🩹

Understanding Tissue Integrity and Wound Care

Oct 15, 2024

Lecture Notes: Tissue Integrity and Wound Management

Introduction

  • Skin: The largest organ, primary defense against infection.
  • Tissue Integrity: Important for maintaining skin's protective role against infections.
  • Texts: Giddens 26 and Davis 35.
  • Focus: Concept of tissue integrity, risk factors, recognizing impairments, interventions.

Definition of Tissue Integrity

  • Meaning: Skin is unbroken and intact, includes epithelial, subcutaneous tissues, and mucous membranes.
  • Scope:
    • Ranges from intact skin to damaged skin.
    • Damage assessed by depth (partial/full-thickness injury).
  • Anatomy:
    • Epidermis: Uppermost skin layer.
    • Dermis: Below epidermis with accessory structures (sweat glands, muscles, capillaries, etc.).
    • Mucous Membranes: Cover areas like nostrils, mouth, genitals, eyelids, etc.

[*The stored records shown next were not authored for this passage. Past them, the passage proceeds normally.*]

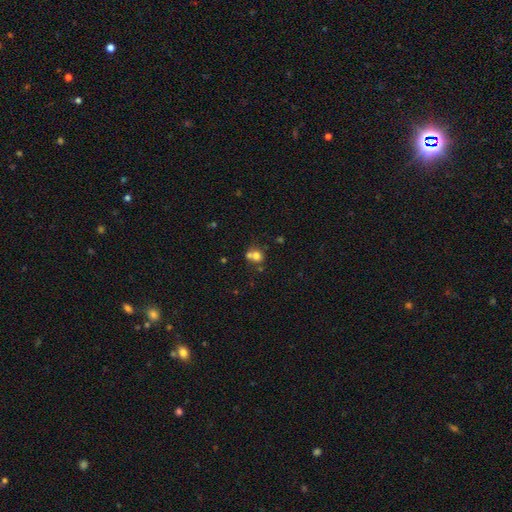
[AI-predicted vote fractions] smooth 71%, star or artifact 14%, featured or disk 14%. Down the decision tree: how rounded — round (81%); merging — merger (47%).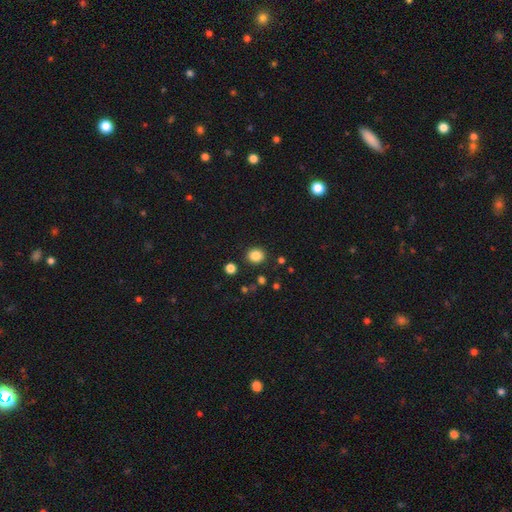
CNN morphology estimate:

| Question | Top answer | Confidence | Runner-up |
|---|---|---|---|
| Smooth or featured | smooth | 85% | star or artifact (11%) |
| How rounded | round | 78% | in between (21%) |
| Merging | none | 89% | minor disturbance (7%) |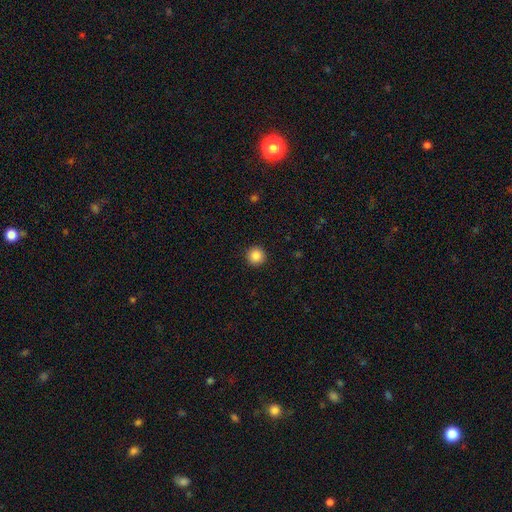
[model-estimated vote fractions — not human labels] A smooth galaxy with no disk features (87%) that is round (96%). Merging: none (93%).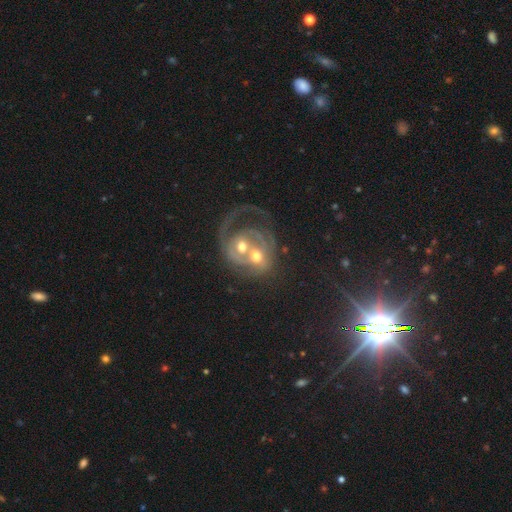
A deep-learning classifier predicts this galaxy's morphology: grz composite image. It shows a featured or disk galaxy (72%) with no bar (68%), spiral arms (70%) and a moderate central bulge (63%). Merging: merger (76%).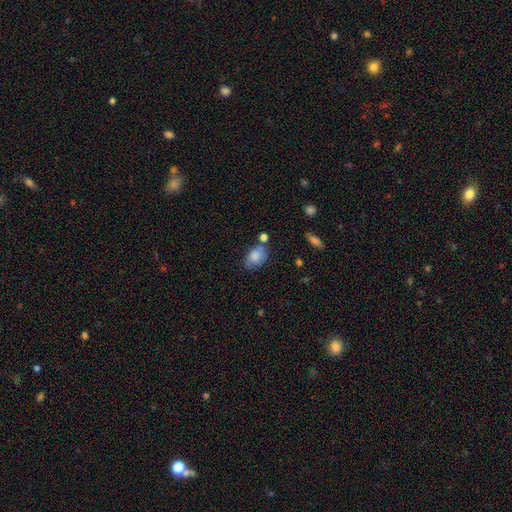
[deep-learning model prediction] A smooth galaxy with no disk features (81%) that is in between round and cigar-shaped (82%). Merging: none (60%).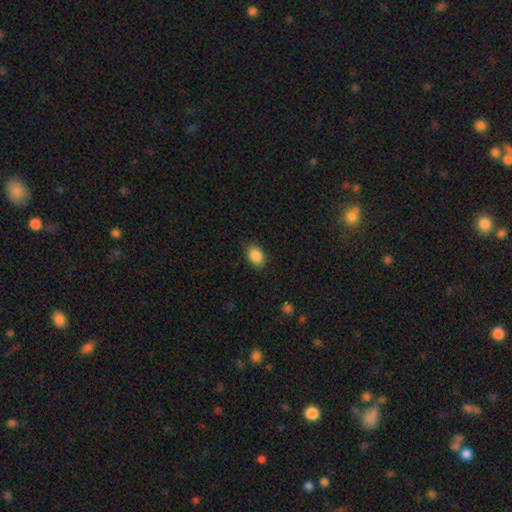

Functions of Epithelial Cells

  • Protection: Physical barrier.
  • Absorption: Substances can be absorbed through skin.
  • Secretion: Substances like oil.
  • Excretion: Removal of toxins.

Wound Healing Processes

  1. Primary Intention: Edges are close, minimal scarring.
  2. Secondary Intention: Edges not close, needs granulation tissue.
  3. Tertiary Intention: Delayed healing, often for large/infected wounds.

Phases of Wound Healing

  1. Inflammatory Phase: Swelling, warmth, protein and WBC influx.
  2. Granulation Phase: New blood vessels and tissue formation.
  3. Maturation Phase: Long-term scar formation, collagen remodeling.

Complications of Impaired Tissue Integrity

  • Thermoregulation Issues.
  • Fluid/Electrolyte Imbalance.
  • Pain and Risk for Infection.
  • Body Image Concerns.

Risk Factors for Impaired Tissue Integrity

  • Populations at Risk: Infants, children, elderly.
  • Aging Effects: Less elastic, drier skin, reduced collagen.
  • Contributing Factors: Nutrition, hydration, circulation, mobility, sensation.
  • Lifestyle and Environmental Exposures: Tanning, extreme temperatures, trauma.

Recognizing Impaired Skin Integrity

  • Assessment Tools: Health history, inspection, palpation.
  • Wound Assessment: Acute vs. chronic, location, size, color, cleanliness, odor.
  • Staging Pressure Ulcers:
    • Stage 1: Non-blanchable redness.
    • Stage 2: Partial thickness loss.
    • Stage 3: Full thickness, adipose exposure.
    • Stage 4: Bone/muscle exposure.
    • Unstageable: Covered by slough/eschar.

Classifying Wounds

  • Types: Open vs. closed, acute vs. chronic, clean vs. contaminated.
  • Penetrating Wounds: Stabs, gunshots, punctures.

Types of Wound Drainage

  • Serous: Clear fluid.
  • Serosanguinous: Pink-tinged.
  • Sanguinous: Bloody.
  • Purulent: Infected appearance.

Complications of Wound Healing

  • Dehiscence: Wound reopening.
  • Evisceration: Muscle layer splitting open.

Pressure Injuries

  • Nursing Role: Prevention and treatment.
  • Causes: Unrelieved pressure causing ischemia.
  • Assessment Tools: Braden scale for risk assessment.

Interventions to Promote Tissue Integrity

  • Prevention Strategies: Hygiene, nutrition, sun exposure, ulcer prevention.
  • Nursing Interventions: Turning schedules, keeping patients dry, assessing nutrition.
  • Collaborative Interventions: Antibiotics, steroids, chemotherapy, phototherapy.
  • Nutritional Support: Focus on protein, vitamins A and C.

Wound Care

  • Assessment: Initial and ongoing.
  • Cleaning and Dressing: Saline irrigation, specific dressings.
  • Advanced Techniques: Vacuum-assisted closure (wound vac).

Conclusion

  • Focus on pressure injuries as key exemplar.
  • Emphasize prevention, risk assessment, and appropriate interventions for maintaining tissue integrity.